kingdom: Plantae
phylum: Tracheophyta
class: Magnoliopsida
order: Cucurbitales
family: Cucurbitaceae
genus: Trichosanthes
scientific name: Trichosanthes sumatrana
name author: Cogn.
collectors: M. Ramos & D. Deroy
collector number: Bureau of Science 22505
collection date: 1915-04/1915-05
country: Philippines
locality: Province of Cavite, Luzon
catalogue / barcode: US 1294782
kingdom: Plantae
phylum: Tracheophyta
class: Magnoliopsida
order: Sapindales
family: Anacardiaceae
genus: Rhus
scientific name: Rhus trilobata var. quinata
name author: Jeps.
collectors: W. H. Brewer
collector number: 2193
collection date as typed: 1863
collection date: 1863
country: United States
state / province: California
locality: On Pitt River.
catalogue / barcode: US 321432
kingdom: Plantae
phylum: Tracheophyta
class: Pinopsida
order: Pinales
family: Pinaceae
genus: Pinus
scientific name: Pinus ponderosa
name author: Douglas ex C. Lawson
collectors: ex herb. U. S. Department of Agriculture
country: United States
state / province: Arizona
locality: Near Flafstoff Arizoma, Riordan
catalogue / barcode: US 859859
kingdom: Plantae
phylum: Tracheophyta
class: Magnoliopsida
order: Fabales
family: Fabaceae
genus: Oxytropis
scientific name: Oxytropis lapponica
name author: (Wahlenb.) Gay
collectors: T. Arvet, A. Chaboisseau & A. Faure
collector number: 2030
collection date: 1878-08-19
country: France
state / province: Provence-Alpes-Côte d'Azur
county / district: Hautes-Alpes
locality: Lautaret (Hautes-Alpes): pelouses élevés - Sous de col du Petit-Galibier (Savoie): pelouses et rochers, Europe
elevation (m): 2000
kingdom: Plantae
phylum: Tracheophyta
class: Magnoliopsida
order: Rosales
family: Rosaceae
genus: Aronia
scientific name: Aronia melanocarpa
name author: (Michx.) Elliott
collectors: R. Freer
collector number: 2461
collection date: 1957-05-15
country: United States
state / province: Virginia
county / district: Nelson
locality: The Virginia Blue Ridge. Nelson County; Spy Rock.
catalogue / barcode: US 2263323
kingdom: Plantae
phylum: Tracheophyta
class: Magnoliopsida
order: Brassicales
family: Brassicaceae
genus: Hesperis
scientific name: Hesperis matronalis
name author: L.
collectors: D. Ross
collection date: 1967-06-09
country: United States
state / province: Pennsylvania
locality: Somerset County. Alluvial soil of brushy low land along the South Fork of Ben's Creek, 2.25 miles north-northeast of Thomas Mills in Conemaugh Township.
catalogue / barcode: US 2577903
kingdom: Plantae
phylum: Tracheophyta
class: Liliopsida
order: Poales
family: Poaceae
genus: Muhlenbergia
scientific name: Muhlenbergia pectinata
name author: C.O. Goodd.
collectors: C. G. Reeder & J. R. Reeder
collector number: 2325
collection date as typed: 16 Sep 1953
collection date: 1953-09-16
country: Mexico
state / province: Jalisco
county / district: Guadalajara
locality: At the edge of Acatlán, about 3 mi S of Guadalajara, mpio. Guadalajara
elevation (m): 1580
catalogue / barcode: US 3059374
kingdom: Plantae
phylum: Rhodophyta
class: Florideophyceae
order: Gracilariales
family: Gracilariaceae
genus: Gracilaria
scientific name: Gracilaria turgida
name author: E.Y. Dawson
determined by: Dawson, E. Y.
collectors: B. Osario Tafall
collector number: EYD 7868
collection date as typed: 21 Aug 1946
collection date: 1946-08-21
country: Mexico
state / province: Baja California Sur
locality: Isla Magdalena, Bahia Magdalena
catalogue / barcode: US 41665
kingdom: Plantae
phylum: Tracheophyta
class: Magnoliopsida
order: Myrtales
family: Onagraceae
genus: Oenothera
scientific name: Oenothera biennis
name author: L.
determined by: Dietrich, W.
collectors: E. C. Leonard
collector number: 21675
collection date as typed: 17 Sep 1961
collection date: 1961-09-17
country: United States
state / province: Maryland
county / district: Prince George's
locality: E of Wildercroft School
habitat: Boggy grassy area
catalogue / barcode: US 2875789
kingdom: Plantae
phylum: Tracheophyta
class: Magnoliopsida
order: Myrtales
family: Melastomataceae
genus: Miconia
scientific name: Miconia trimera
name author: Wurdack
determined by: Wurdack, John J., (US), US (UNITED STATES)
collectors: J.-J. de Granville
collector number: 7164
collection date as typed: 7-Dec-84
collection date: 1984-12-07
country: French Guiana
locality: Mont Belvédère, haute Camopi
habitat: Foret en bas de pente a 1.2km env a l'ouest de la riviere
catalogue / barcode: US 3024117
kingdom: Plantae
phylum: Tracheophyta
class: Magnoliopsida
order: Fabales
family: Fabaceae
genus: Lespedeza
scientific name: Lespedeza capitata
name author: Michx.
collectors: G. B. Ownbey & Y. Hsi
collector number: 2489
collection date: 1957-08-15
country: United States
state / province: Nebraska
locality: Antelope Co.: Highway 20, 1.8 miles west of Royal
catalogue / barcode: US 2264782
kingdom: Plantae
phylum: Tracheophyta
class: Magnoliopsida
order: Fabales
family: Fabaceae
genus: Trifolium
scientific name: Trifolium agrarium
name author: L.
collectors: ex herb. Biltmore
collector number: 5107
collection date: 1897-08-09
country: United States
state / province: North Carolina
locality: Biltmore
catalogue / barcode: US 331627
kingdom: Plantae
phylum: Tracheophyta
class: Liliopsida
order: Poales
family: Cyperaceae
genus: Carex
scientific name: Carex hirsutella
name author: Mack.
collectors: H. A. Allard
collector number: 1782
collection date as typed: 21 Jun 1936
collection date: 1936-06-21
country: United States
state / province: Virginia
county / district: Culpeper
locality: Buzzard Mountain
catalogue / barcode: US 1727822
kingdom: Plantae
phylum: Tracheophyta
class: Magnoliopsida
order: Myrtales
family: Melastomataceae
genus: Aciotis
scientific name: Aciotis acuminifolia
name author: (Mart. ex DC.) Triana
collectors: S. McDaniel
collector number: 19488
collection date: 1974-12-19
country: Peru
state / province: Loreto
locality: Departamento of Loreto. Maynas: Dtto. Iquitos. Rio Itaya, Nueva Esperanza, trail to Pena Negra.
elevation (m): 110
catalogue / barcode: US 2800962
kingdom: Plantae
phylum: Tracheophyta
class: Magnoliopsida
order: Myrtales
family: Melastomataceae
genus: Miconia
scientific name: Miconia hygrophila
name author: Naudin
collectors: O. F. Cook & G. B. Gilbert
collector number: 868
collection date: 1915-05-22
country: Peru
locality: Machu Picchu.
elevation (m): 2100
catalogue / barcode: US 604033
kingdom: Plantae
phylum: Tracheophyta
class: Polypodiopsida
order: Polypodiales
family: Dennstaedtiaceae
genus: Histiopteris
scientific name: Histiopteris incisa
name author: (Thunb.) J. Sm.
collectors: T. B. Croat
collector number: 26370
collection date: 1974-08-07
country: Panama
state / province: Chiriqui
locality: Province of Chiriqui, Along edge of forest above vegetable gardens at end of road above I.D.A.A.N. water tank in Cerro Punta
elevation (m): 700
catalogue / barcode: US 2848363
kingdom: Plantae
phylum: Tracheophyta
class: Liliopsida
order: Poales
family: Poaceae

________________________________________

**Task brief**
Reproduce everything in the records above from the line containing "state / province: Arizona" down to the line containing "state / province: Provence-Alpes-Côte d'Azur", both of those lines included.

**Final result**
state / province: Arizona
locality: Near Flafstoff Arizoma, Riordan
catalogue / barcode: US 859859
kingdom: Plantae
phylum: Tracheophyta
class: Magnoliopsida
order: Fabales
family: Fabaceae
genus: Oxytropis
scientific name: Oxytropis lapponica
name author: (Wahlenb.) Gay
collectors: T. Arvet, A. Chaboisseau & A. Faure
collector number: 2030
collection date: 1878-08-19
country: France
state / province: Provence-Alpes-Côte d'Azur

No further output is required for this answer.